The ones that got away
Alas two days doesn’t allow for time to visit the many other museums and shops in the Modena and Maranello area. On this trip we bypassed the Ferrari museum; the Stanguellini museum; the Ducati museum and Museo Casa Enzo Ferrari. Next to the Fiorano track is Zanasi, the official factory body shop that is used to paint the new cars that are requested in “odd” colors and modern Ferrari crash repair work. In Modena both Carrozzeria Marage and Carrozzeria Cremonini are amongst the shops used by the Classiche department. Top Motors in Nonantola are Lamborghini specialists while Maserati fans should put Tralli and Candini on their bucket lists. For those into shopping, we missed luggage maker Schedoni; Shopping Formula 1 for books and scale models, Warm Up for scale models and Hors Ligne for even more Ferrari related items. Plan on spending a full week and you will still miss a few.

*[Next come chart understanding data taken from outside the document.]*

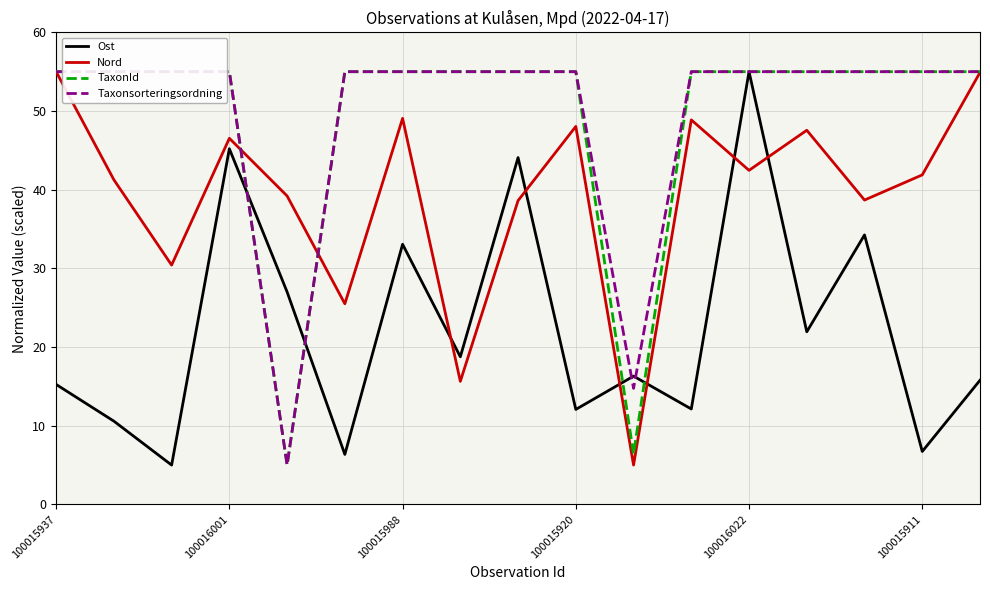

Which series changed the most between 100015937 and 16?

Ost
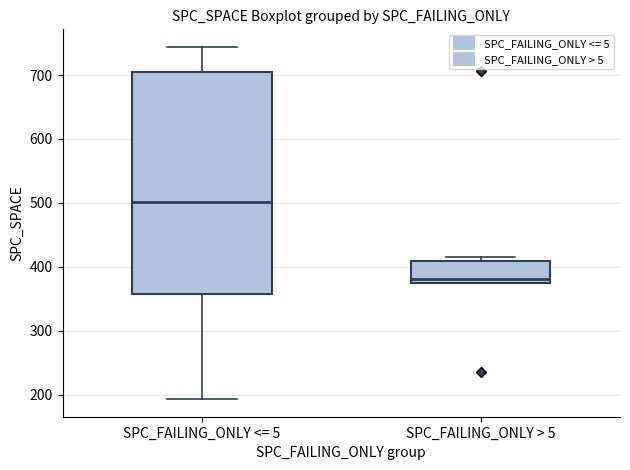

Which box is the tallest, from its lower edge to its upper edge?

SPC_FAILING_ONLY <= 5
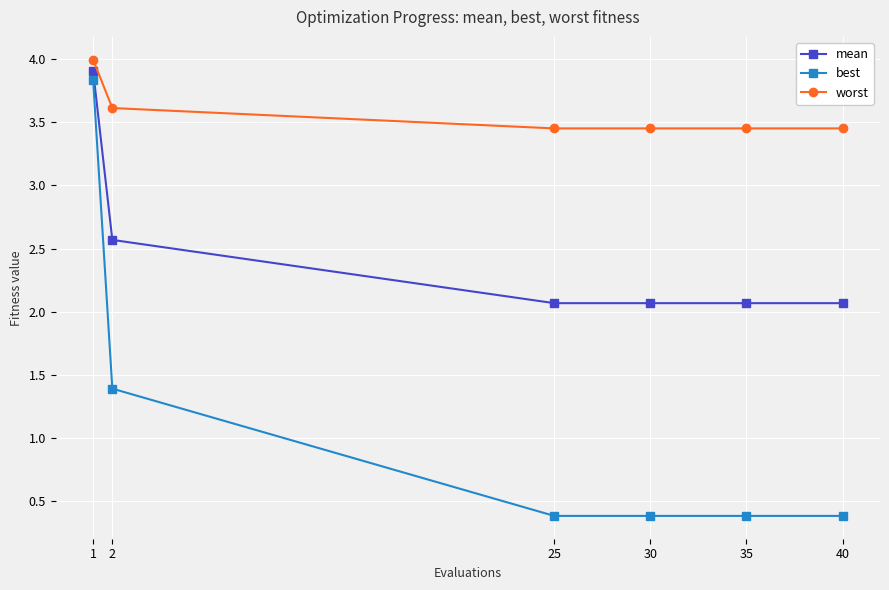

What is the total value across all series at 35?

5.9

Italy is a living museum, from the coliseum to countless castles and museums. The people are ultra-friendly, the two-hour lunches are a relaxing break and you can’t get a bad meal in Italy! Where else in the World can you find history, culture, fine cuisine, Ferrari, Lamborghini, Maserati and Alfa Romeo and more? If you’re reading this column, the car shops and automotive museums of Italy need to be on your bucket list.